The interaction among all these requirements means that a single product or service is not going to be able to deliver a zero-trust architecture to a company, said Micro Focus's MacDonald. 

"If a single company is saying that they will get you to zero trust, that's nonsense."
—Robert MacDonald

4. Identity and access management are crucial starting points

The root cause of many breaches is the use of stolen credentials; it's the second-most common threat action, according to Verizon's 2020 Data Breach Investigations Report. The most common threat action is phishing, which often also leads to credential compromise.

Almost every company that has suffered a breach has had antivirus software, a firewall, and maybe even an intrusion-prevention system in place, said Forrester's Cunningham. 

"Where they fell down was with privilege and access control. If your identity or access store is compromised, that is when a breach can go on for days."
—Chase Cunningham

The lesson is that managing identity and access is possibly the most important part of security, especially in a world of distributed employees, he said. 

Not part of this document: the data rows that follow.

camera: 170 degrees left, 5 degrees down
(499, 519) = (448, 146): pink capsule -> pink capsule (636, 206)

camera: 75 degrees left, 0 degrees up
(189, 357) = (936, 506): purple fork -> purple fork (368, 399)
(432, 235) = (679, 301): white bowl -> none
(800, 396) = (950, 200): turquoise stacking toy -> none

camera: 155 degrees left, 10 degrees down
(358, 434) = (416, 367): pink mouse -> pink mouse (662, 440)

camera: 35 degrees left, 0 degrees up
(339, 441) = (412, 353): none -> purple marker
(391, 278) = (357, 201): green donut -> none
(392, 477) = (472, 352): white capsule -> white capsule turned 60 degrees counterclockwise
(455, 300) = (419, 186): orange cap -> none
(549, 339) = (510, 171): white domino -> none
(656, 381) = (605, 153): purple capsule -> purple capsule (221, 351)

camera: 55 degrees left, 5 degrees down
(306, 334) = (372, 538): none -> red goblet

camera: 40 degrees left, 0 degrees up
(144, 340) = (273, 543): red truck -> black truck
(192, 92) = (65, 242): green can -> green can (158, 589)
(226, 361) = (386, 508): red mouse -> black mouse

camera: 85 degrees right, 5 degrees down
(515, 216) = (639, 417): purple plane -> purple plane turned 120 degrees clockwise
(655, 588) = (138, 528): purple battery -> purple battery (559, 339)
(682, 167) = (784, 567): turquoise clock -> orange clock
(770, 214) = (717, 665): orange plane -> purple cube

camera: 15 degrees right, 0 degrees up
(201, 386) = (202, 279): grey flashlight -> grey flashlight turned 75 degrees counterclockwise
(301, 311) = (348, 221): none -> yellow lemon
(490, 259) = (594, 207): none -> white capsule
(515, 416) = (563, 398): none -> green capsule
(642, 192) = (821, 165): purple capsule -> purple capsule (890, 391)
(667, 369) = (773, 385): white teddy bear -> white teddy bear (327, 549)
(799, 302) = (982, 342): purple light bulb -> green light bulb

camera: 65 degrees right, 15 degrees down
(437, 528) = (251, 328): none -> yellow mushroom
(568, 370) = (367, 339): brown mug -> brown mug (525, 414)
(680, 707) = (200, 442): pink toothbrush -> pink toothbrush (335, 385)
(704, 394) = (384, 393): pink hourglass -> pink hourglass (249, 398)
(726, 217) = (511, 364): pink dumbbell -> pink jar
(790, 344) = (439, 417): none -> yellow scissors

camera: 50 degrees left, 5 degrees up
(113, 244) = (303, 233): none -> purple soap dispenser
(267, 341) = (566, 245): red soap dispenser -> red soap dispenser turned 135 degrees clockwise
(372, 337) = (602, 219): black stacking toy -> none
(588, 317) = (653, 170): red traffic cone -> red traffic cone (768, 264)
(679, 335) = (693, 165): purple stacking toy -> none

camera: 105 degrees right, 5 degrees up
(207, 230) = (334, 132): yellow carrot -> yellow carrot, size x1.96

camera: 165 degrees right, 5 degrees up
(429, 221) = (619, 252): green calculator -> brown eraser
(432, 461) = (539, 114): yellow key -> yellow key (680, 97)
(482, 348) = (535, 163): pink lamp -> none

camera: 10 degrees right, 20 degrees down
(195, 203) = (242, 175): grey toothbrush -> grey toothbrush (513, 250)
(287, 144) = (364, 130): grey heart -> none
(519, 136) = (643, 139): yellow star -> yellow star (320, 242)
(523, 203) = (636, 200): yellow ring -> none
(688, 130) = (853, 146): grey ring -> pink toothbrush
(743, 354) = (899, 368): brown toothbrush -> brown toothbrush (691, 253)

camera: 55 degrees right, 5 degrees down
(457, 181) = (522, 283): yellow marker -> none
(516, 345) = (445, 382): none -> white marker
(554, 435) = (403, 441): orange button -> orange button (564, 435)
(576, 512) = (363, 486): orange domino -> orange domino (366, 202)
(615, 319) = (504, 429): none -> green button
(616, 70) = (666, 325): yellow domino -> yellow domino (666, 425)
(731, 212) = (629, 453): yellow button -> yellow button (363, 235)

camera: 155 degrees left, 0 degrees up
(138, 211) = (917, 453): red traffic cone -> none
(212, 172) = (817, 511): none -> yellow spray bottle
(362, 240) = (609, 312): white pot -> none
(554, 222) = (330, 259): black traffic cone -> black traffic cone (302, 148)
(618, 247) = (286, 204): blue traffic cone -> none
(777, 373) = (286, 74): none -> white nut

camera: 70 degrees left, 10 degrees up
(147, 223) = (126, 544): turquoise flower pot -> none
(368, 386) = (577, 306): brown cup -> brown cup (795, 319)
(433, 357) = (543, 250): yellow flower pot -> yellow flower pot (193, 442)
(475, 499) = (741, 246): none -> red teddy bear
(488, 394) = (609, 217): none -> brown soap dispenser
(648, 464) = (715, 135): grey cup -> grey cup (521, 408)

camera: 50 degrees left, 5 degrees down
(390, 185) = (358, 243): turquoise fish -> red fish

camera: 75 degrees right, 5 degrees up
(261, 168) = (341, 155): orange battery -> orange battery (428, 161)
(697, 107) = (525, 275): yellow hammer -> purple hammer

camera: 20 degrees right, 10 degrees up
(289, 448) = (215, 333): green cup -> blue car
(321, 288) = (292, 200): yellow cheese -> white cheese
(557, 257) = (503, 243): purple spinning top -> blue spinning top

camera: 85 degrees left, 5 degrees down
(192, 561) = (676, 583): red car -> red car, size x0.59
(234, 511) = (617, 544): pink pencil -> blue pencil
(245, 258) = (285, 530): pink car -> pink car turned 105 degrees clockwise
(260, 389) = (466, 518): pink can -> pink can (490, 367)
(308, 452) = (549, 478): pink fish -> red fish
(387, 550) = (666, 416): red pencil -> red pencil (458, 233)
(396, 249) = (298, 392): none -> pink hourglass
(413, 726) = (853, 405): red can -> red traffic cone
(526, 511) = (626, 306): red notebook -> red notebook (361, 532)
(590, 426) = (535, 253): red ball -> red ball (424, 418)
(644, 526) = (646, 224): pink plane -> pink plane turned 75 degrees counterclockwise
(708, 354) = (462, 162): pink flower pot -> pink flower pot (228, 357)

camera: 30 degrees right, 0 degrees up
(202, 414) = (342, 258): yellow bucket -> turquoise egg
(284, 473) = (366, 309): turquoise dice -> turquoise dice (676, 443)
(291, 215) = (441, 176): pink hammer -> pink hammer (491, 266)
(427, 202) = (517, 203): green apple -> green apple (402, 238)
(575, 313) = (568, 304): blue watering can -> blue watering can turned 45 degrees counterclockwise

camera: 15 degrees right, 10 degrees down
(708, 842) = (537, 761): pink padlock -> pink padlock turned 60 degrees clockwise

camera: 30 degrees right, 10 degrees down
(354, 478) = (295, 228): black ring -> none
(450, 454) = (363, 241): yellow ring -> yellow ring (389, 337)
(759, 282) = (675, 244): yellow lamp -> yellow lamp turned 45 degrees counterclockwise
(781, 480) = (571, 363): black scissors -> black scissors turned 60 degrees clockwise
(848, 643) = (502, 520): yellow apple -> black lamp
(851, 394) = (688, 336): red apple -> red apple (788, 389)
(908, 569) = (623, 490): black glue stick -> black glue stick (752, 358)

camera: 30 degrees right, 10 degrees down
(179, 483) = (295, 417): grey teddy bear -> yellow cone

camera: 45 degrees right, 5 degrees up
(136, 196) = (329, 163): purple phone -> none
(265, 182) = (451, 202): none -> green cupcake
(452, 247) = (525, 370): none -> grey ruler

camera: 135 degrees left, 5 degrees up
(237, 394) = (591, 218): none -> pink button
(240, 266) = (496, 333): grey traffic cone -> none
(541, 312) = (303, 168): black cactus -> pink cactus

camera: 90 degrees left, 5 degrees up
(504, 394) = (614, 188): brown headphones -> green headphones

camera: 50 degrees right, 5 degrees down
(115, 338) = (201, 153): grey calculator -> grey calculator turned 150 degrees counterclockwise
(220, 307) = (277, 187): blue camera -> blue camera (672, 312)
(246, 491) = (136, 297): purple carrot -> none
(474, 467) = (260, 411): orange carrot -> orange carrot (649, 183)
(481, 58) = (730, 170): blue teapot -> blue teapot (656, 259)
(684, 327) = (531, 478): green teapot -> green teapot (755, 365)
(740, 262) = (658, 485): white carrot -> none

5. Verify identity and authorization continuously

Managing the initial authentication is not enough. Companies also need to re-authenticate users every time they access a different resource. With technologies including adaptive authentication, such checks do not have to be intrusive, but should be based on context, said Micro Focus' MacDonald.

"If you only rely on the point of access, there is no check afterward. You want to constantly verify that the user assigned that identity is doing what you think they should be doing. If we just let them in and let them go, then we lose visibility into what actions they are taking on the network."
—Robert MacDonald

As companies adjust to "the new reality," security remains a tough balance. However, pursuing a zero-trust architecture can give companies flexibility in work arrangements, the security of continuous monitoring, and the ability to adapt to whatever the future holds.